Modack defence tries ‘back door’ to pull evidence from state

Alleged crime boss Nafiz Modack has asserted that the investigating team handling the state’s case against him is guilty of a gross dereliction of duty. 

Modack claims that the team investigating the assassination of anti-gang unit cop Lieutenant Colonel Charl Kinnear in September 2020 told him months before his arrest that they have “irrefutable evidence” that he is responsible for Kinnear’s murder.

In his affidavit Modack questions the state’s case against him because the police, despite claiming they have evidence against him, did not arrest him until months later, in April this year. 

Modack handed in his affidavit as the bail hearing for him and his co-accused, Zane Kilian, Jacques Cronjé, and police officer Ashley Tabisher, started on Thursday in the Blue Downs regional court.

Modack is facing schedule 6 offences and his co-accused are facing schedule 5 offences. 

According to the state’s indictment, the accused face charges including conspiracy to commit murder, murder, illegal cellphone tracking, racketeering, kidnapping, intimidation, corruption, gang-related extortion and contravening the Prevention of Organised Crime Act.

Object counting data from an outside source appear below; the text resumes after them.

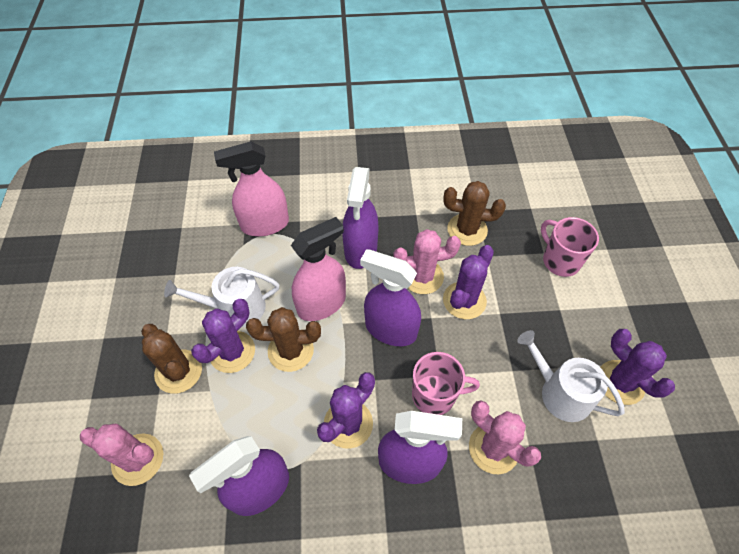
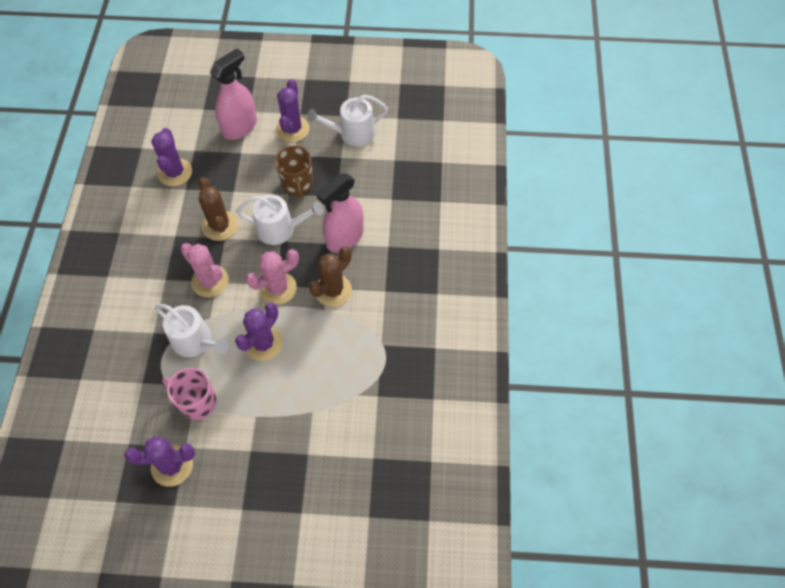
brown cactus: [141,324,202,394] [246,307,321,372] [443,181,506,246] = 3 -> [198,177,238,241] [309,246,352,307] = 2
brown mug: none = 0 -> [275,145,313,199] = 1
pink cactus: [80,424,163,486] [393,229,461,294] [469,400,541,474] = 3 -> [180,243,229,297] [246,249,299,305] = 2
pink mug: [412,352,480,415] [541,217,599,277] = 2 -> [162,368,217,420] = 1
purple spray bottle: [189,436,289,516] [342,167,379,269] [360,249,421,346] [378,411,462,484] = 4 -> none = 0
white watering can: [164,267,279,328] [517,330,625,422] = 2 -> [155,304,228,357] [236,195,323,245] [307,95,388,146] = 3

In his affidavit, Modack further claims he is “severely prejudiced” by his “lack of knowledge” of the charges the state brought against him. 

Modack’s defence, together with two of the co-accused, Kilian and Cronjé, previously demanded the state to provide sufficient information for them to prepare bail applications. 

But, during an interlocutory hearing Modack’s defence lawyer, Dirk Uys, said: “Although I am not satisfied with what I have been given, I am in a position to proceed with the bail application,” and withdrew his request for further particulars. 

State prosecutor Greg Wolmarans described the defence’s “closing but not quite closing” its applicant’s case as “ambivalent”, and demanded clarity on the right to reply once the defence has closed its case. 

The state upholds that once it has responded to the applicant the defence has no right to reply. 

Wolmarans cautioned the court to not be subverted by strategies usually used by schedule 5 and 6 offenders, arguing the essence of the defence’s affidavit “does not deal with the merits of the case”. 

He said that after the state has “shown its hand” [has stated its case in court], “then only does the applicant craft his position, especially in so far as the merits [of the case]”. 

Wolmarans said if this “back door” is opened, it will set a precedent for schedule 5 and 6 offenders — that they can sit back and listen to the state’s case and only reply afterwards. 

Judge Deon van der Spuy ruled the defence must close their case and bring their full application to the court. “There must be finality,”  he said. 

The court adjourned, with bail proceedings to continue on 29 June.